The Trouble with Quotas

You’ve developed your business plan and put the new sales compensation plan in place. You’re almost ready to go except for one thing… setting quotas for the sales organization. Quotas are an often-overlooked critical link between the sales force and your business objectives. Too often organizations spend a lot of time building the plan and the compensation program and then quickly set the quotas to be ready for the next year or the next quarter.

A Bad Quota Can Kill a Great Sales Compensation Plan
Many companies wait until the last moment or simply rely on historic performance or apply a “one size fits all” approach to setting quotas rather than understanding the true growth potential of accounts and the market. The result? Over 30% of companies don’t have their sales quotas ready in the first month of their fiscal year, almost half of companies end up adjusting quotas during the year, and many reps carry an unrealistic load. Why does this happen?

· Quotas Are Often a Last Moment Priority. The organization has invested time, energy, and resources in creating its sales strategy and the new sales compensation plan and has little energy, time, or tolerance left for developing market-based quotas.

· Ownership of the Quota Process May be in the Wrong Hands. Quotas may not be clearly owned in the organization with split accountability from the sales organization, sales operations, or finance. Often the organization that owns the quotas, like finance, is farthest from the market has and the least knowledge about market opportunity and sales organization capability.

**Exercise directions:** Continue the passage on sales quota setting from the point where it stops. The records that come next have no connection to the passage on sales quotas.

**Supplied material:**
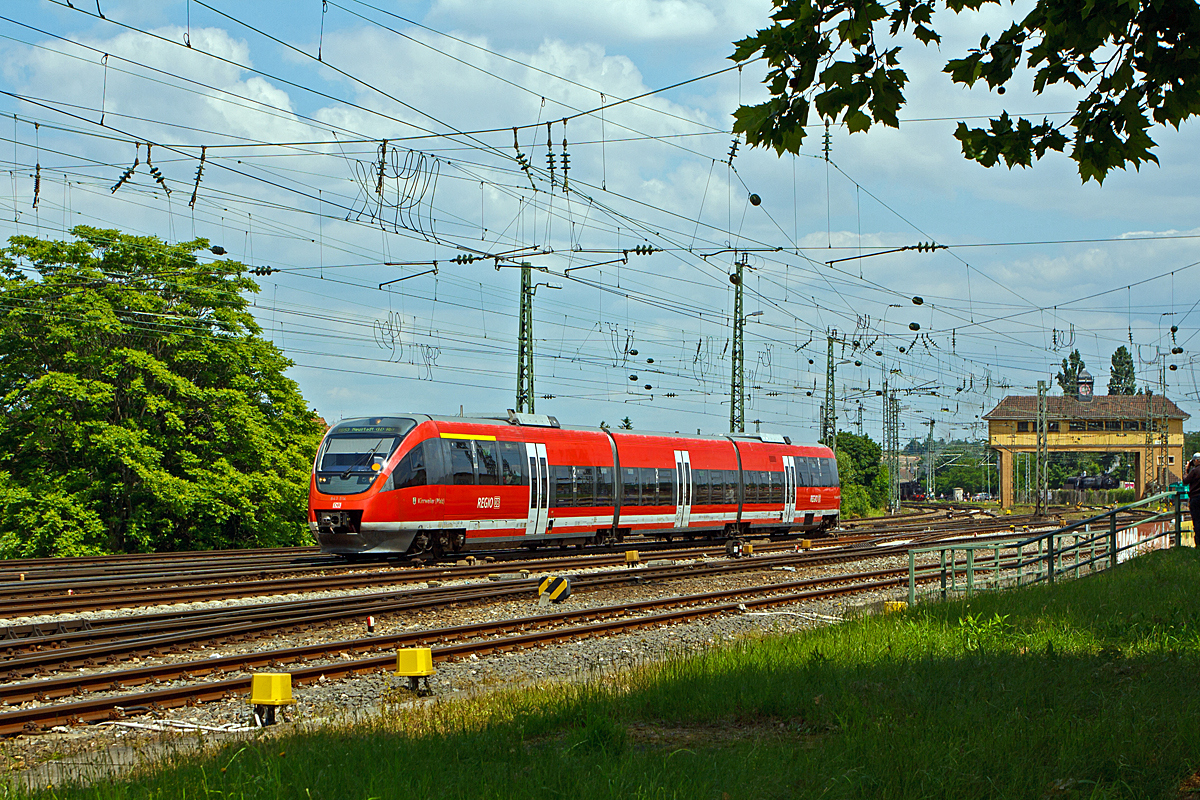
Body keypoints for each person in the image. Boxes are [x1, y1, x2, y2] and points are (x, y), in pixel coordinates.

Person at [1186, 453, 1200, 538]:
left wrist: (1187, 470)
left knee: (1197, 520)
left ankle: (1198, 542)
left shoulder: (1194, 471)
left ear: (1196, 460)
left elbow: (1185, 481)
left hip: (1196, 498)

**Task response:**
· The Organization Lacks the Right Information or a Consistent Methodology. Setting and allocating accurate quotas can be downright confusing and difficult without a logical methodology or information on addressable market opportunity. It’s a lot easier (but in the end more costly) to just evenly spread the goal across the sales force.

Quotas are frequently developed by traditional methods that consider only what the company wants, rather than the true market opportunity and sales force capability. Too often they are assigned after the start of the year (and after reps have worked for a few months on the new sales compensation plan) and then are tinkered with during the year. The results of not developing market-based quotas can include erratically allocated and inequitable goals, missed corporate growth objectives, overpayment and high compensation costs, and a de-motivated sales force that eventually dismisses the strategy and the comp plan.

Instead of overlooking it, companies need to seriously scrutinize their quota system and its ties to compensation and effectiveness. When the field is not selling as forecasted, the reason could lie with quota issues like allocation, goal equity, achievability, performance penalties, adjustments, and perhaps most important, market responsiveness. The problem is sometimes that quotas are being set top-down instead of bottom-up. They reflect what the company wants, rather than what the market will bear.

The challenge is to recognize the cause and effect relationship between quotas and results and develop quotas around market opportunity. Then make sure those quotas complement the compensation plan and are programmed to create sales effectiveness.

What Are We Looking For?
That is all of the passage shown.